Laughter is an important outlet for the pressures, pain and frustrations of leadership. Ronald Heifetz describes leadership as “walking on a razor’s edge,” meaning that it is extremely easy to get cut, and that the bleeding wounds hurt. I thought of this image recently as I listened to the words of an African leader who has embodied a profound commitment to reconciliation in the midst of tribal conflict and division: “To be a leader in this place, one has to get used to loneliness and betrayal.”

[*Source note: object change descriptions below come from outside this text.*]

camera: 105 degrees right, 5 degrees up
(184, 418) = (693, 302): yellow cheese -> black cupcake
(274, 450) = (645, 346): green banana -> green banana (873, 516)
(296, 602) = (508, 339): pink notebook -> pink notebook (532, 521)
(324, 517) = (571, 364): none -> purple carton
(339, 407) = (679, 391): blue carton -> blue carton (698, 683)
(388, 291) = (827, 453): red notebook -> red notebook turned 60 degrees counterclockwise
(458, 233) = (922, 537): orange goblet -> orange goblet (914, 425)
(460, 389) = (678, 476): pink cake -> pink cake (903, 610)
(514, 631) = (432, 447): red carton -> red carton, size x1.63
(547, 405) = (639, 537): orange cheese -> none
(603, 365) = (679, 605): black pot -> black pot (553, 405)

Unfortunately, in the midst of loneliness and betrayal, as a leader begins to feel the cuts from the razor’s edge, it is all too easy to lose one’s sense of humor. A leader focused on the pain may spiral downward into self-destruction. As another leader commented, “You sustain so many body blows and shots over time that eventually you begin to leak. And when you leak, you do the things that get you in trouble. You’ve got to stop the leaking.” Laughter is a primary vehicle for renewing the leader’s soul and life.
Laughter provides perspective and humility, reminding us that even with the best strategic planning and most effective consensus building efforts, we are not in control. For Jews and Christians, among others, it is a salutary reminder that we are not God.

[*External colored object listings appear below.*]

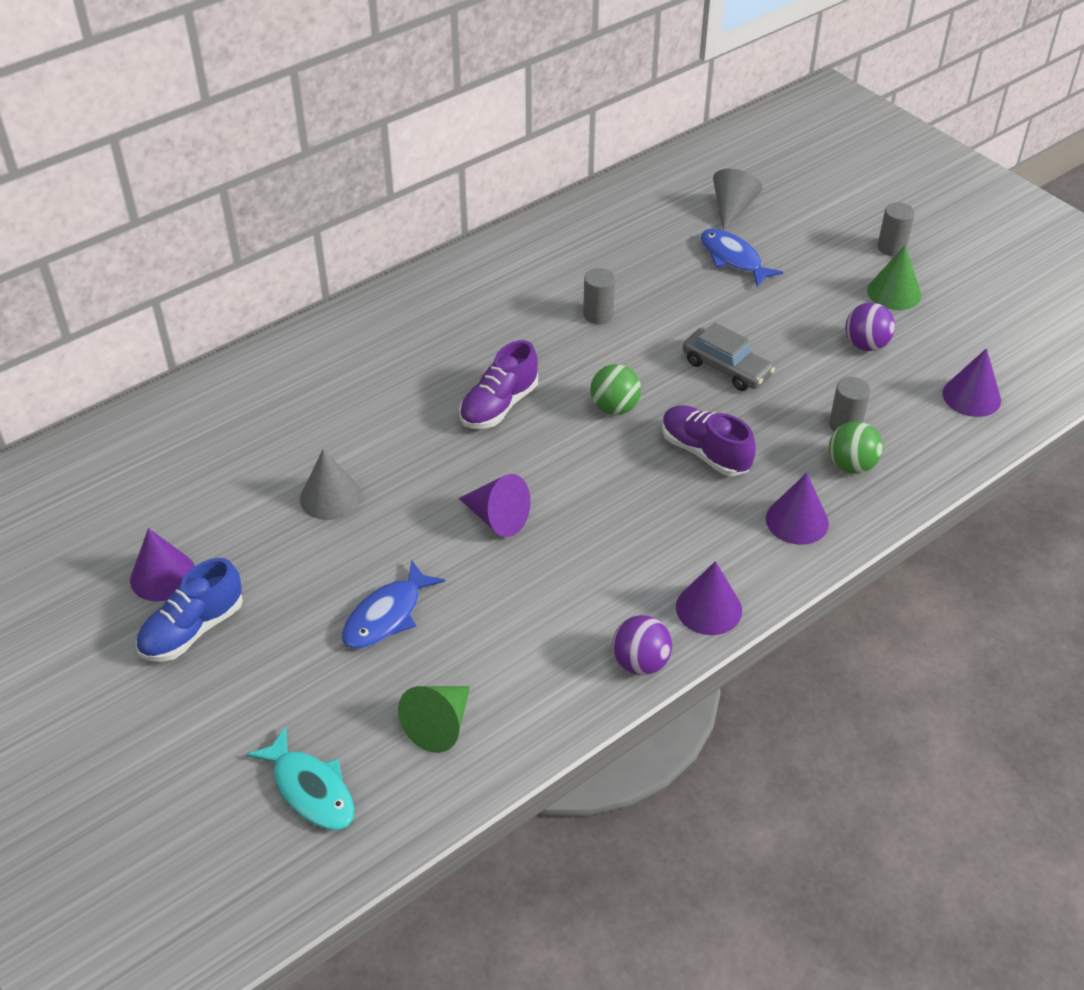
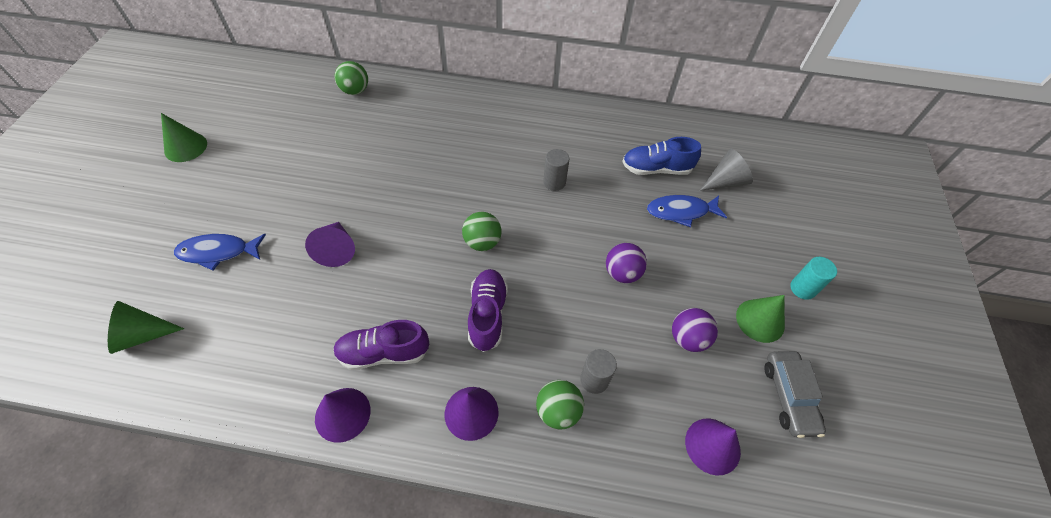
camera: 45 degrees right, 10 degrees up
(163, 576) = (185, 147): purple cone -> green cone
(193, 630) = (153, 182): blue shoe -> blue shoe (656, 169)
(259, 384) = (355, 91): none -> green ball
(310, 789) = (57, 308): turquoise fish -> none
(330, 497) = (294, 170): grey cone -> none
(499, 406) = (431, 190): purple shoe -> purple shoe (384, 353)
(640, 662) = (263, 407): purple ball -> purple ball (622, 273)
(726, 368) = (577, 275): grey car -> grey car (789, 397)
(733, 259) = (681, 212): blue fish -> blue fish turned 105 degrees counterclockwise
(891, 248) = (802, 288): grey cylinder -> turquoise cylinder

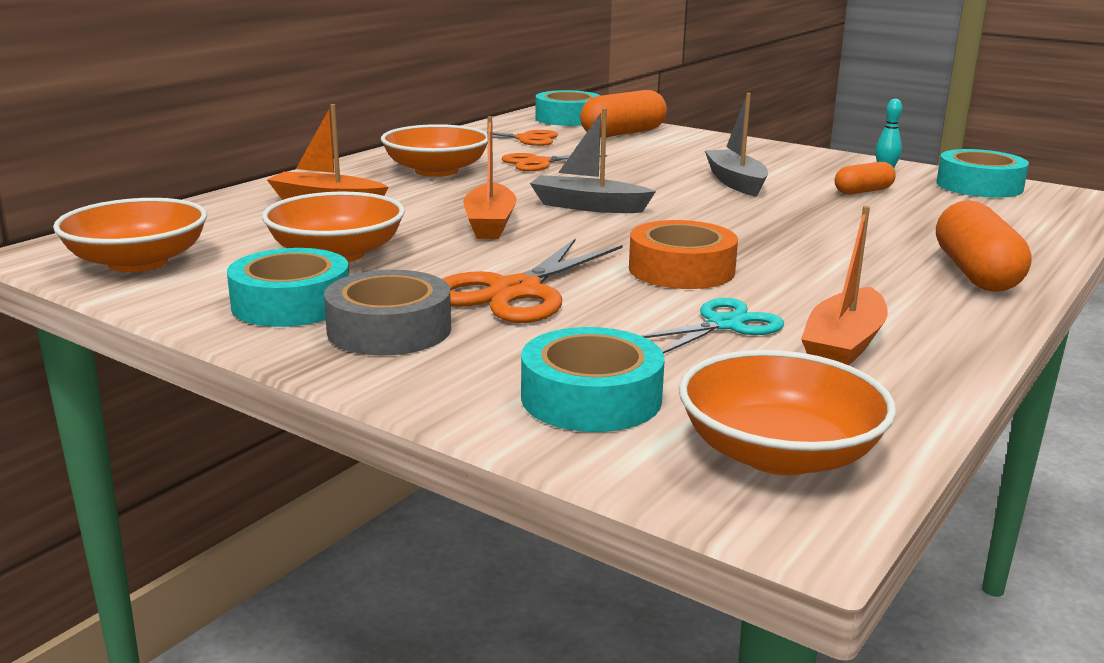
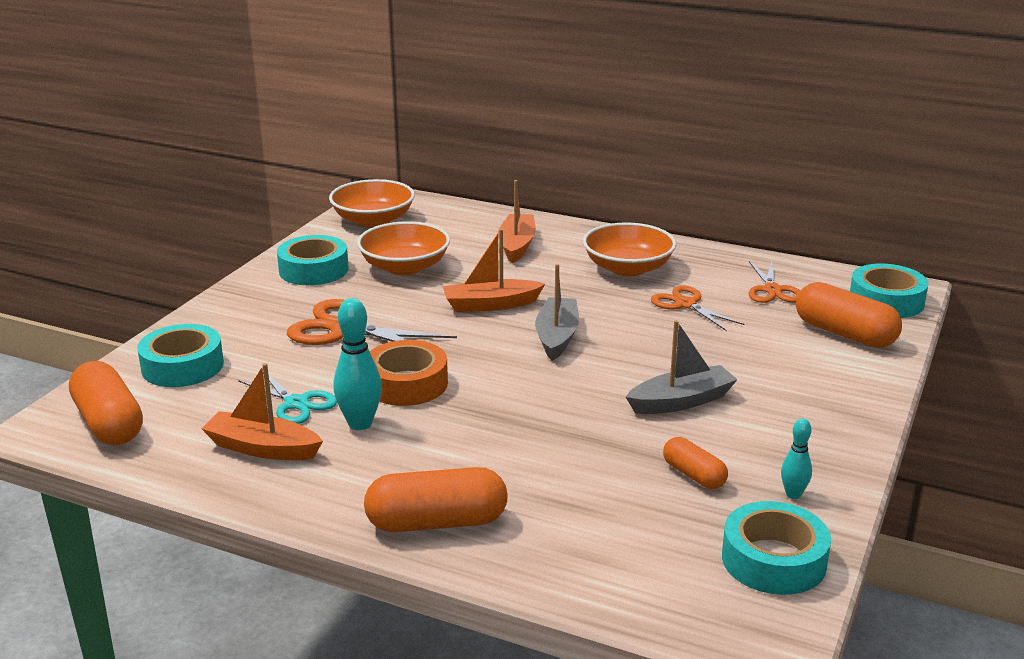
camera: 80 degrees right, 5 degrees up
(389, 329) = (277, 301): grey tape -> none
(778, 295) = (360, 424): none -> turquoise bowling pin
(779, 453) = (109, 423): orange bowl -> orange capsule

Laughter also restores a sense of joy, the kind of joy that Paul commends in Philippians 4. It is a joy that can be sustained in the midst of suffering, a joy that is discovered in the goodness of God—even amidst the travails of daily life. “From frowning saints,” St. Teresa of Avila is reported to have said, “Good Lord, deliver us.” And from frowning sinners too!

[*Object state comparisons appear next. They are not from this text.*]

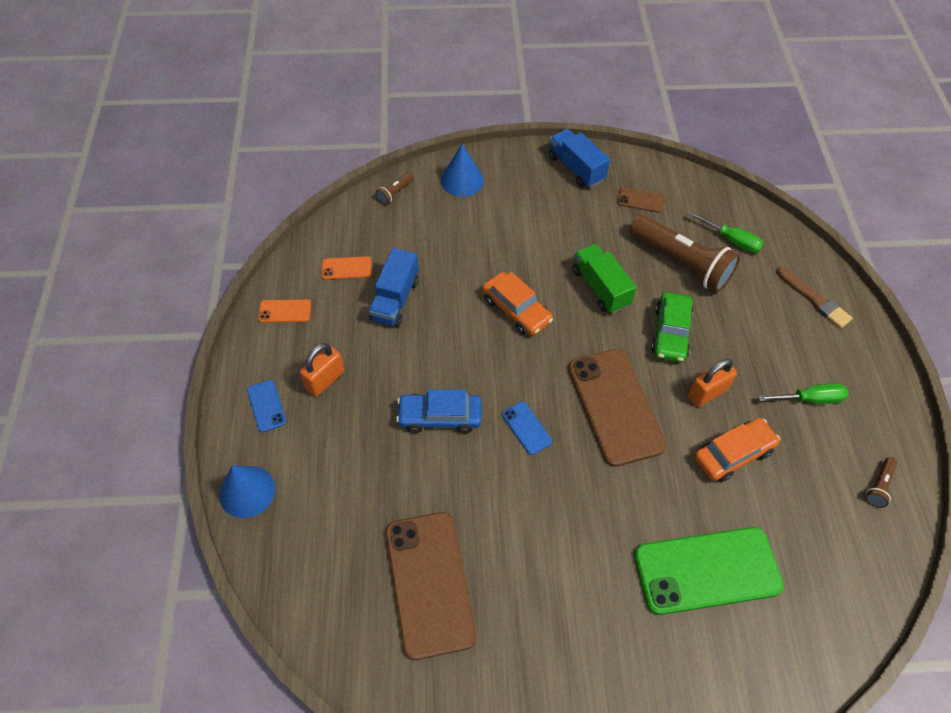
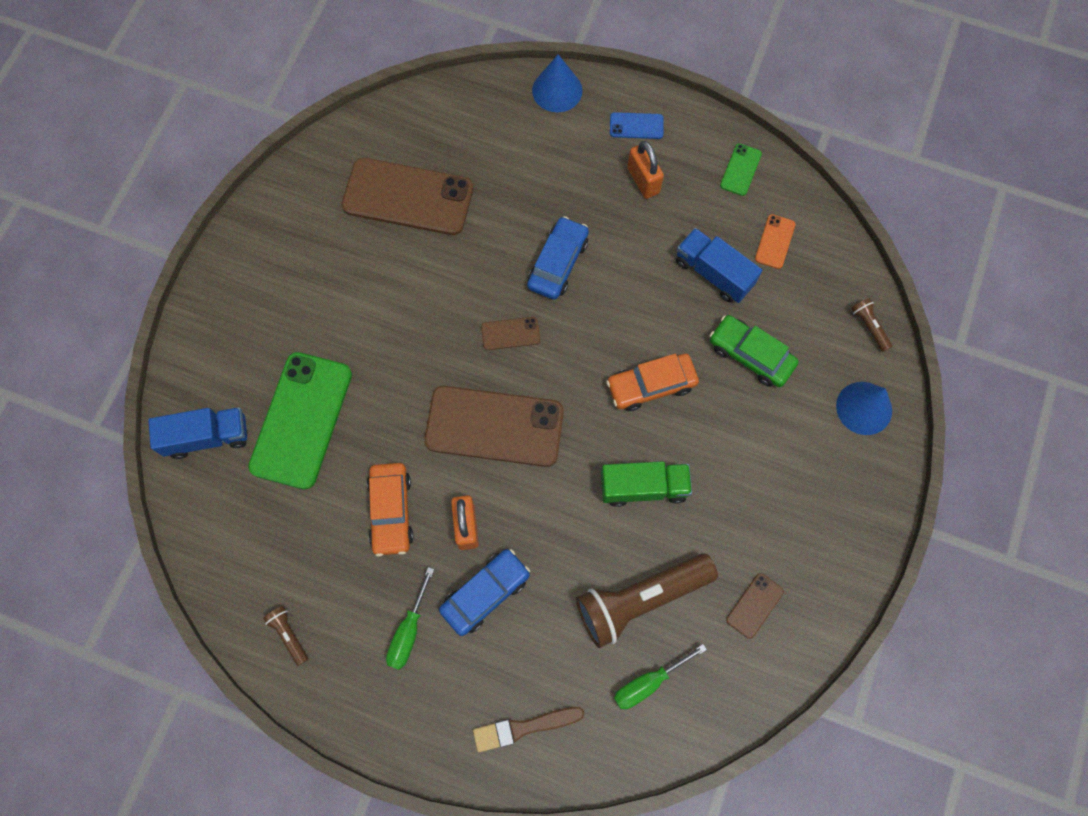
camera: 115 degrees right, 15 degrees up
(285, 311) = (740, 170): orange phone -> green phone
(526, 428) = (510, 334): blue phone -> brown phone
(576, 168) = (837, 553): blue truck -> blue truck (207, 437)
(670, 333) = (553, 530): green car -> green car (750, 355)
(746, 359) = (485, 593): none -> blue car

Perhaps most importantly, laughter cultivates relationships and community. We long to laugh with others, not to laugh alone. Indeed, it is disappointing to hear a great joke and then to have nobody with whom to share it. Great jokes and stories, funny and even absurdly silly videos, all make the rounds on the Internet because we want to be able to laugh well together. If loneliness and betrayal are dangers of leadership, then laughter is a powerful antidote.
Of course, it all depends on whether we know how to laugh with others more than we laugh at the expense of others. There are destructive jokes and stories that tear apart the fabric of community, and it is all too easy to scapegoat others through stereotypes perpetuated by bad jokes.
There is an art to having and conveying a sense of humor. It is crucial that we learn when to laugh, why to laugh, what to laugh at, and with whom we are invited to laugh. That is why I still treasure my memories of dinner-table conversations with my parents as I was growing up, and why my wife and I have sought to cultivate similar conversations with our own kids. Laughter cultivates habits of friendship and community, and gives us all a sense of perspective and joy.